▶ _QUESTIONS ON THE MATERIAL_:
• A. In the forum thread on Cisco enable passwords and secrets, what does sh ru display after the poster enters enable secret 0 cisco?
• B. Write the next part of the forum thread on Cisco enable passwords and secrets, starting right after its final sentence.

(SUPPLIED PASSAGE)

Enable Password / Secret

satishtechsatishtech Member Posts: 243
What will the following commands do ?

1.enable secret LINE
2.enable secret 0
3.enable secret 5
4.enable password 7
5.enable password LINE


when I use enable secret 0 cisco (on PT)

sh ru = enable secret 5 $1$mERr$hx5rVt7rPNoS4wqbXKX7m0

and

when I use enable secret 5 cisco (on PT)

sh ru = enable secret 5 cisco

shouldn't it be the other way round ?

Comments

  • OctalDumpOctalDump Member Posts: 1,722
    Have you tried them? Or tried enable secret ? or enable password ??

    Otherwise, this might help:
    Cisco IOS Security Command Reference: Commands D to L - E [Support] - Cisco
    Cisco IOS Security Command Reference: Commands D to L - E [Support] - Cisco

    I'll give you a hint: although enable secret and enable password can take multiple parameters, you only have 1 parameter in those examples. So you are looking for the effect where only one parameter is given.

(End SUPPLIED PASSAGE)
(DATA UNDER STUDY)

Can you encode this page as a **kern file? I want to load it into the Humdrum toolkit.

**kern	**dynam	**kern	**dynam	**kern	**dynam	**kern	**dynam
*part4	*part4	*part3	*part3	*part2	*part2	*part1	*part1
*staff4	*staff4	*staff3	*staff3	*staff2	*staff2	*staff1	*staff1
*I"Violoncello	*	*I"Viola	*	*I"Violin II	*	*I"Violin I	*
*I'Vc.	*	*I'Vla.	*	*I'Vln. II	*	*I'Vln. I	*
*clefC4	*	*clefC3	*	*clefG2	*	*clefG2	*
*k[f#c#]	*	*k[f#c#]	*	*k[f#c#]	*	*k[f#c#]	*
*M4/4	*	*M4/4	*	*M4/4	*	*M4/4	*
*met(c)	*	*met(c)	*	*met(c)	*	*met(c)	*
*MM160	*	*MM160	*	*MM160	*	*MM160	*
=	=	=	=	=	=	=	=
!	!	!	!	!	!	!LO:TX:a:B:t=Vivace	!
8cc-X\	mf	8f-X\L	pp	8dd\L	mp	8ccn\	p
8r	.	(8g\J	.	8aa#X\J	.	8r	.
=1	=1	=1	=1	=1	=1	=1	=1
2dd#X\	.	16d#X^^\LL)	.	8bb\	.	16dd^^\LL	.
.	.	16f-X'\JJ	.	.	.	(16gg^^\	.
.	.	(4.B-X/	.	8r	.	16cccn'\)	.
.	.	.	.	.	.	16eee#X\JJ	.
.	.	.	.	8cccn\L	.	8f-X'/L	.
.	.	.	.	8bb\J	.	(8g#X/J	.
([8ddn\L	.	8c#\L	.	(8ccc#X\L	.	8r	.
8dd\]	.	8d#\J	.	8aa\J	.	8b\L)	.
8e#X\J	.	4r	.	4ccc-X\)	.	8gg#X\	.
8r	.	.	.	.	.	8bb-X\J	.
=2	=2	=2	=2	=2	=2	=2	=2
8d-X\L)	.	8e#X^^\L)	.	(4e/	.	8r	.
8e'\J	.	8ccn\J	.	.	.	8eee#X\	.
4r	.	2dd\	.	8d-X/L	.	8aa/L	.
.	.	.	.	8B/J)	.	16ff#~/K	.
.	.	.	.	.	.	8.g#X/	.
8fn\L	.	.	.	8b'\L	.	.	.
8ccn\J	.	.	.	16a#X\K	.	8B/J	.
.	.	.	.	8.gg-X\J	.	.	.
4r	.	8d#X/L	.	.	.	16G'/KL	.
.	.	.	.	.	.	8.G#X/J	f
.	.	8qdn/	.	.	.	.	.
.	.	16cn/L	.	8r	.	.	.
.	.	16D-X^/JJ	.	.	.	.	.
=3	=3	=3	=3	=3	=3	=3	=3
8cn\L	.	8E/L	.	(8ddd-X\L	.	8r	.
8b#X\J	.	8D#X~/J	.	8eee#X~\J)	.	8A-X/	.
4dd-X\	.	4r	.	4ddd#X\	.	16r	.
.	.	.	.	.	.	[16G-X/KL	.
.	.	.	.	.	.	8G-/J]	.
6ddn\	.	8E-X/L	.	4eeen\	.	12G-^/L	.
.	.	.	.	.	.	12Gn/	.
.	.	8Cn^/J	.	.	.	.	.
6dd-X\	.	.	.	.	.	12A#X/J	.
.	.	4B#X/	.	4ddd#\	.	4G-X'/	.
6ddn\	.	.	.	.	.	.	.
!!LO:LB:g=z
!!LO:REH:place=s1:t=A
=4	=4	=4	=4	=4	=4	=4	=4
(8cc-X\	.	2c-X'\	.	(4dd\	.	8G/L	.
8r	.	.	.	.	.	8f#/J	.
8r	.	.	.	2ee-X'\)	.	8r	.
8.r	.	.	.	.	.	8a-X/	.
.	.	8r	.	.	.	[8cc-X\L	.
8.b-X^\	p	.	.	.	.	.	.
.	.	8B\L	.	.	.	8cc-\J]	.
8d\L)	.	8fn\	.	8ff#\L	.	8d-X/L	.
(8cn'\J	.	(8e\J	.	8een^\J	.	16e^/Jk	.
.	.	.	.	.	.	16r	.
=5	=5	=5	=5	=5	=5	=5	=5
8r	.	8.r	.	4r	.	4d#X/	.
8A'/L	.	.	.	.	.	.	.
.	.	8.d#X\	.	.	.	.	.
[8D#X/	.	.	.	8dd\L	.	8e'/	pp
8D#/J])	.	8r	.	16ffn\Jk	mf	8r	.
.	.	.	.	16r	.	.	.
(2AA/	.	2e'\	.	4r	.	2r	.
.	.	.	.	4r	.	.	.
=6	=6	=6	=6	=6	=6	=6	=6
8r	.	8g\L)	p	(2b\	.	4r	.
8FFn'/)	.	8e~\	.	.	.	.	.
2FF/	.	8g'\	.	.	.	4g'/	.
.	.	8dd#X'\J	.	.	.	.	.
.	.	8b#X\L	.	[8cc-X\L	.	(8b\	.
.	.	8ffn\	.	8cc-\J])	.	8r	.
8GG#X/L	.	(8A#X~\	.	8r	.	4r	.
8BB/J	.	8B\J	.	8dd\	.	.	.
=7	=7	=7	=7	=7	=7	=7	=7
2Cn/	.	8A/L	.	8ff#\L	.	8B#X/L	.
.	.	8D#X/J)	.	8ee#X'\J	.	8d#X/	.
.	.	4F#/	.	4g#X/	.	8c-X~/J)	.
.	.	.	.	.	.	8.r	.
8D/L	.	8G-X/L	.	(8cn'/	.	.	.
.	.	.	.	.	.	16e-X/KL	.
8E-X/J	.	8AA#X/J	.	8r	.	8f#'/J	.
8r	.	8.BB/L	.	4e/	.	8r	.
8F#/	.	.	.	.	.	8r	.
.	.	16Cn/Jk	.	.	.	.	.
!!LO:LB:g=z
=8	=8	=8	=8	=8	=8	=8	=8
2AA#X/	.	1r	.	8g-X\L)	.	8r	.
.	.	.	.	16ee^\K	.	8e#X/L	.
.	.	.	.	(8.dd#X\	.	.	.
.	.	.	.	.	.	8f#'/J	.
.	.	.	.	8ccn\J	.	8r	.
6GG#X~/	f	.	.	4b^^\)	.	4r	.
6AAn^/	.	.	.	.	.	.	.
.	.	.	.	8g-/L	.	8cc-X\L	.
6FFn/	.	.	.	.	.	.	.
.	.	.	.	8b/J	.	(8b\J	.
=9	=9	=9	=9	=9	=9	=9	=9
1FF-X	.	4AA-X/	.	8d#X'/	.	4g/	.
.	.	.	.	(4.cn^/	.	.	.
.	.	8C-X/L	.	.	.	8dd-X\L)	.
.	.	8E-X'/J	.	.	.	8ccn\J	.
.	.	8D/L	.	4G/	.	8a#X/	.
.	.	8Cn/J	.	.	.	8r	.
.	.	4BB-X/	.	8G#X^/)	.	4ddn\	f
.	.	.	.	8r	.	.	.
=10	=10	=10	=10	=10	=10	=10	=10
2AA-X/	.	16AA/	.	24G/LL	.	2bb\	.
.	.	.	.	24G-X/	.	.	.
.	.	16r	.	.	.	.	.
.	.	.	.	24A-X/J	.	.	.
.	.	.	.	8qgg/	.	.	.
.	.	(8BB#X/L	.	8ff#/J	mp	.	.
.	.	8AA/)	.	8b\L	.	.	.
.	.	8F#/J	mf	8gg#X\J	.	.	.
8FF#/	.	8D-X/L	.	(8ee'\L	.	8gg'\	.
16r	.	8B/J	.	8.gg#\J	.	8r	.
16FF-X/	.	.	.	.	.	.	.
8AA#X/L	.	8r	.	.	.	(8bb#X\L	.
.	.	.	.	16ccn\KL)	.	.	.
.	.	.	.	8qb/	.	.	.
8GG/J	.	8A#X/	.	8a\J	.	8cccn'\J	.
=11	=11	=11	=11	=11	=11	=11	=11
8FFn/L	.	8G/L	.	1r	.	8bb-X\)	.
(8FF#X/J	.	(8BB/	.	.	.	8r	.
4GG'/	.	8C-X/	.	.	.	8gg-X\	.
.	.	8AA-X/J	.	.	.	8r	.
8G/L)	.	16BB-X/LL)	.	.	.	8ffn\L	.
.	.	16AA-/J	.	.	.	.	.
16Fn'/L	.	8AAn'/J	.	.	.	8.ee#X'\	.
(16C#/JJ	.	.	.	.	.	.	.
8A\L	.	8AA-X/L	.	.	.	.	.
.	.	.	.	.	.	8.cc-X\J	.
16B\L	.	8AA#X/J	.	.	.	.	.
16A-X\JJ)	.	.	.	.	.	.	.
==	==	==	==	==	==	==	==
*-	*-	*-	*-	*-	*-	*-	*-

(End DATA UNDER STUDY)

▶ _ANSWERS_:
• A. enable secret 5 $1$mERr$hx5rVt7rPNoS4wqbXKX7m0

• B.
    2017 Goals - Something Cisco, Something Linux, Agile PM
  • EdTheLadEdTheLad Member Posts: 2,111 ■■■■□□□□□□
    "enable secret 0 cisco" means the password that follows 0 is unencrypted i.e. the password is "cisco"
    If you do a show runn, you will see the encrypted version of the password i.e. $jhjhukyky

    "enable secret 5 cisco" means the password that fallows 5 is encrypted i.e. to find the password the system will unencrypt "cisco" to "hggkhkjhkhkjhkh"
    To login as enable, you will need to enter password "hggkhkjhkhkjhkh"

    Both will show in the config in encrypted format, the reason for this is so you can copy and paste a config with encrypted keys, with 0 or 7 option you are telling the router if the password is plain text or has already been encrypted.
    Networking, sometimes i love it, mostly i hate it.Its all about the $$$$
  • satishtechsatishtech Member Posts: 243
    Is this CCNA security syllabus ?
  • TWXTWX Member Posts: 275 ■■■□□□□□□□
    satishtech wrote: »
    Is this CCNA security syllabus ?

    ?

    What do you mean?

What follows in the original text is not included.